"If you're presenting yourself with confidence, you can pull off pretty much anything."
Two years ago, at the Advertising Association's first summit, we asked business leaders from across agencies, brands and media a simple question: Why does advertising need an event like this?
One of them was The Guardian's Alan Rusbridger. With an editor's gift for brevity he said, "Because in times of revolution, it's good to stick together."
There has never been a more tumultuous time to be working in marketing communications. We are - all of us - in a perfect storm of economic, technological and societal change, and it is all the more reason, if only occasionally, to put our competitive instincts to one side and stick together.
One of the reasons the AA exists is to do just that - to bring advertising together to promote its role, defend its rights and deliver on its responsibilities. So it should be no surprise that I am delighted to see Advertising Week finally arrive in London. Film has one, fashion has one - even British Sausages have one. Now we have ours, and it's about bloody time.
But more than that, I sense that Advertising Week is not the only example of a collective spring in advertising's step.
In January of this year, the AA published a new Deloitte study which was ground-breaking in more ways than one. Firstly, in the scale of its ambition - to qualify and quantify the impact of marketing communications on the modern economy. And secondly, because over 70 businesses worked together to make it happen. These organisations form the AA's Front Foot group, a coalition which exists to put authority and hard evidence behind the case for advertising and communications.

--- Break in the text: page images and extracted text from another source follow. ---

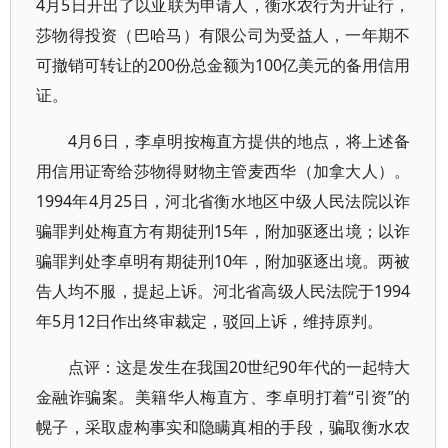
4月5日开出了以亚联为申请人，衡水农行为开证行，
莎物得投资（巴哈马）有限公司为受益人，一年期不
可撤销可转让的200份总金额为100亿美元的备用信用
证。
4月6日，李卓明按梅直方提供的地点，将上述备
用信用证寄给莎物得财物主管麦西华（加拿大人）。
1994年4月25日，河北省衡水地区中级人民法院以诈
骗罪判处梅直方有期徒刑15年，附加驱逐出境；以诈
骗罪判处李卓明有期徒刑10年，附加驱逐出境。两被
告人均不服，提起上诉。河北省高级人民法院于1994
年5月12日作出终审裁定，驳回上诉，维持原判。
点评：这是发生在我国20世纪90年代的一起特大
金融诈骗案。美籍华人梅直方、李卓明打着“引资”的
幌子，采取虚构事实和隐瞒真相的手段，骗取衡水农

The econometrics may have been complex, but the conclusions are both simple and startling.
For every pound spent on advertising, £6 accrues to the economy as a whole. To put that in context, for most industries the economic impact of a pound spent is in the range of £2 to £4. The analysis also tackles the relationship between advertising and growth - and, crucially, shows that advertising spend is a cause of economic growth rather than an effect of it.

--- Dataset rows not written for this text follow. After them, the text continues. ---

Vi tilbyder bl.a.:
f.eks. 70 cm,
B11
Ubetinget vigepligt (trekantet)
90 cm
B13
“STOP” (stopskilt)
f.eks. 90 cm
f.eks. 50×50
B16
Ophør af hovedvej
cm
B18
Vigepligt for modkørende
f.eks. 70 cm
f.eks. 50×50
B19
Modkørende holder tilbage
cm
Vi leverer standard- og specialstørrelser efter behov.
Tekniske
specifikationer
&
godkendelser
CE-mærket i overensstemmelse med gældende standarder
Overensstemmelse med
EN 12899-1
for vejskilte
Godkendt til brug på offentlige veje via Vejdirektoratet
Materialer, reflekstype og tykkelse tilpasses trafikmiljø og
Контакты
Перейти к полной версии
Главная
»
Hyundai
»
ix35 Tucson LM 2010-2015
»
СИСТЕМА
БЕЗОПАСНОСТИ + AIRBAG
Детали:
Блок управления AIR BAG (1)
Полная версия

With those findings should come a new confidence in our dealings with government. UK business policy must better reflect the strategic role that advertising plays, and in her keynote address to our industries as we launched the report, the Secretary of State, Maria Miller, made it crystal clear that she is ready to listen.
So if success really is about presenting yourself with confidence, then it seems that Advertising Week could not be better-timed. Those words, by the way, are the wisdom of Katy Perry. And seems to work for her. Why not for us?